In "The Machine Which Makes Everything Disappear" (Georgia, 2012), the film opens with a series of people being interviewed while standing in front of a faded wall, paint peeling and watermarked. Each is responding to a casting call from director Tinatin Gurchiani, who announced she was seeking young people who believe their lives are interesting for film. As a result of these interviews, and some additional footage as some are tracked as they go through their day-to-day lives, a picture is painted of a country in tough economic times where people dream of better futures but face the bitterness of the present and the past.

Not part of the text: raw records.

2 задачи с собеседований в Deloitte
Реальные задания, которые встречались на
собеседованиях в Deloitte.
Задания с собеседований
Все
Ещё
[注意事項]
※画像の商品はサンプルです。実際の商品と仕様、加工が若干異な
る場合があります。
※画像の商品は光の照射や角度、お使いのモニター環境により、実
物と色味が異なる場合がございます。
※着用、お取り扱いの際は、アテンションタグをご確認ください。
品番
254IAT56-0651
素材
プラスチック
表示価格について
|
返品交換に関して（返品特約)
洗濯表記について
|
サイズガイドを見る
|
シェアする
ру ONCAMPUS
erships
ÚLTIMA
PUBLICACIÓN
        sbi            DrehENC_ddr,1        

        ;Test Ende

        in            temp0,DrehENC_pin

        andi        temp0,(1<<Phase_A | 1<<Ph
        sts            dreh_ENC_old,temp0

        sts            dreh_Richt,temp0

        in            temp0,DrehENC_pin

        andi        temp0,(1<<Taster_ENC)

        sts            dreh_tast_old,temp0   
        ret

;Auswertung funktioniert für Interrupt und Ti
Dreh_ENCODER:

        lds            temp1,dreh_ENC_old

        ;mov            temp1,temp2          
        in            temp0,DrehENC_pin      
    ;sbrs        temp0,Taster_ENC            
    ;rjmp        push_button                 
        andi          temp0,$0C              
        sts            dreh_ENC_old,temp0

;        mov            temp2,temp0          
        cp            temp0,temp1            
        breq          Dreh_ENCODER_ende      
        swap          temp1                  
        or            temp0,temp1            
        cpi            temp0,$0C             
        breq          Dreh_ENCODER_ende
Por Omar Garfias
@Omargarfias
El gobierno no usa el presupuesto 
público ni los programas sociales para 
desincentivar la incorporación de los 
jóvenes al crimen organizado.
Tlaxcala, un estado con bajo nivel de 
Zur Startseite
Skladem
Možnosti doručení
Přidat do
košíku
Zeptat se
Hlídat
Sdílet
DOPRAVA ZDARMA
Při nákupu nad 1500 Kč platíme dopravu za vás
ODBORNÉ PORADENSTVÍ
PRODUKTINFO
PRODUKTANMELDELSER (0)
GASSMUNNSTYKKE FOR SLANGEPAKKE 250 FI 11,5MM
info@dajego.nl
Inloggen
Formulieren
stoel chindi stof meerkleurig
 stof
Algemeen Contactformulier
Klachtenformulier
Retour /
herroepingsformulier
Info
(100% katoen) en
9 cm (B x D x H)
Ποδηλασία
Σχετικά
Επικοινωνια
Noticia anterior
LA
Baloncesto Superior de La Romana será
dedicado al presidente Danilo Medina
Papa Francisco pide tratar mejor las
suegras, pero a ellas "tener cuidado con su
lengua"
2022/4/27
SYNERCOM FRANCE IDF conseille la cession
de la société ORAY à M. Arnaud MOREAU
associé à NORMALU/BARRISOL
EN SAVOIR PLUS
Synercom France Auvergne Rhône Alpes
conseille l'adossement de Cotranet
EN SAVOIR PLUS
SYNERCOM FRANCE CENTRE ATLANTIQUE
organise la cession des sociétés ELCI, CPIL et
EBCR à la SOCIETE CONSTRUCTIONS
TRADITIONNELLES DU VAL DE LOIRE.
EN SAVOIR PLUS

The first young man interviewed says his biggest dream is his kid's future, but when pressed he admits to a longing to be in films, and likes Van Damme a lot. When asked if he can cry or laugh on cue, he responds that he recognizes sad people. He is shy and unassuming, and it is hard to imagine that this latter dream will ever be realized. The foundation is laid for other stories of obvious sorrows and tamped down hopes.
Next in front of the camera is 13-year-old Ramin, another Georgian who wants to act. When asked about what he does daily, he responds, "Just working and stuff." Work consists of cutting and gathering corn stalks, digging up potatoes, chopping wood, or taking care of cattle. His favorite fairy tale is Little Red Riding Hood. Why? Because she outsmarts the wolf. Later, the camera follows Ramin as he prays hurriedly, then dresses his father, sprays him with perfume, and takes him to a transport van so his father can have an operation. Cutting back to his home, we see Ramin singing a folk tune ("I don't want to see Death"), his sister sitting passively nearby, and his mother watching as he next dials up the hospital to see how his father is. There is then a slow pan of the hospital and other buildings in Tbilisi, Georgia's capital, shot through mist and fog, with colors muted. There is a ragged beauty in this old and run-down region.
Other lives focused on include a woman getting married, a man who earns his living "in a bad way" (online video poker, after losing his regular job), a governor who tries to provides services to small village of elderly residents, and a woman who quit the life she had (which was fun "and many other things") when she learned she was 6 months pregnant. She feels strong now, as a mother, and believes all her problems of her past were to prove that she could be independent.
A 56-year-old man appears. When told by the director this is a documentary about young people, he suggests he could be in a supporting role. "I dreamt of being part of a film since I was a child," he says with some melancholy. He talks of his sickly childhood, his love lost, and his responsibilities to his aging and ill mother. He still has dreams of achieving "something" someday.
These raw feelings have an undercurrent of hopelessness. They are crystalized in the response of one sad and dark-eyed woman, who responds to one of the director's question. The question is the basis for the film title - what would you do if there was a machine that could make everything disappear? "I would disappear myself," she says.
Is this, in fact, the overall theme? When the interviewed young man at the end opines that comedy is created only to ensure that one doesn't go mad by all the surrounding tragedy, is that the point? Or are the moments of joy ... at the wedding, at the puppet show, while dancing, when imagining the fairy tales or visions of a better life ... nuggets of hope that dispel sadness for a while and make the lives of these people worthwhile?
"The Machine Which Makes Everything Disappear" is stark and honest, and shows people who hope amidst surroundings that chip away at that hope. Yes, some seem destined to gloom. But others imagine good jobs, fathers who come home from hospitals, wives who will love them, good health.
These pieces of different lives form a fractured puzzle depicting life in a country where modern times and traditions meld together. Poverty and the chance for better incomes co-exist. And for some, the future is better. As the film closes, we see a town square where people are going about their business in the city, then shots of decrepit buildings, factories, farmlands, and villages. The words of Gotcha to a former girlfriend of his incarcerated brother come to mind: "Don't let him lose faith in the future. That's the only thing I ask of you." Things seem bleak, but tomorrow awaits.
This film won the Best Director award in the Documentary category at this year's Sundance Film Festival. It is a testament to the value of the documentary style of filmmaking: it places the viewer dead center in this impoverished town in a country that is still shedding its Soviet past and coming to terms with possibilities of a better future.
"The Machine Which Makes Everything Disappear" screens over this next weekend at the Whitsell Auditorium. Tickets ranges from $6 for Friends of the Film Center to $9 and can be purchased on the website of the Northwest Film Center or at the box office a half hour before the films. Screening times are as follows: Friday, Sept, 6 at 7 pm, Saturday, Sept. 7 at 7 pm, and Sunday, Sept. 8 at 7 pm. The Whitsell is in the Portland Art Museum, 1219 SW Park Avenue in downtown Portland.